▸ **What needs to be done**: Once you reach the line containing "- orange connector (79, 573, 124, 607)", write out that line and every remaining line of the records exactly.

------ Supplied data

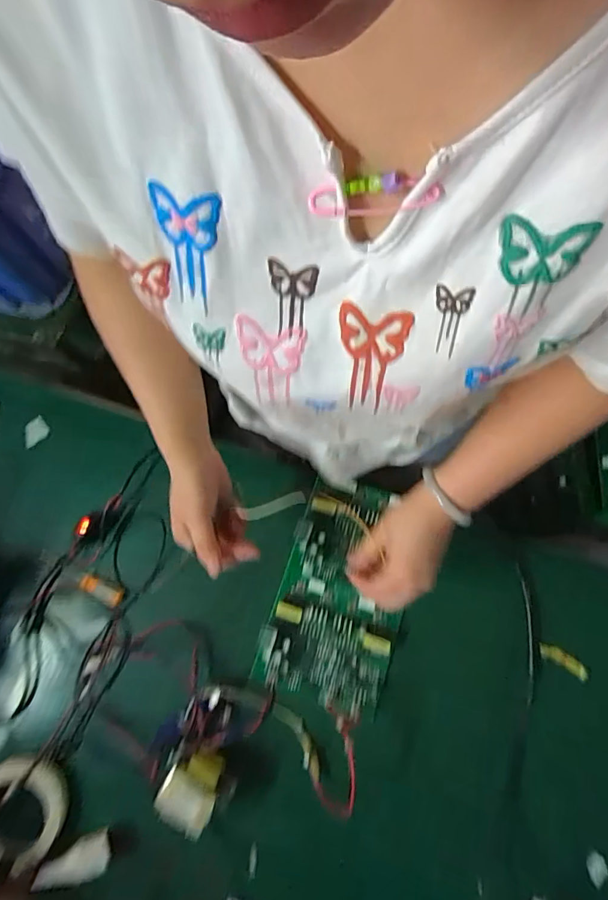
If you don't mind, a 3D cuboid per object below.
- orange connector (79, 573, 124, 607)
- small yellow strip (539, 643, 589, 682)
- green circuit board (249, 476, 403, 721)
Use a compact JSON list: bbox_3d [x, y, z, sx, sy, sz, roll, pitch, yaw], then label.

------------

▸ **The completed task**:
- orange connector (79, 573, 124, 607)
- small yellow strip (539, 643, 589, 682)
- green circuit board (249, 476, 403, 721)
Use a compact JSON list: bbox_3d [x, y, z, sx, sy, sz, roll, pitch, yaw], then label.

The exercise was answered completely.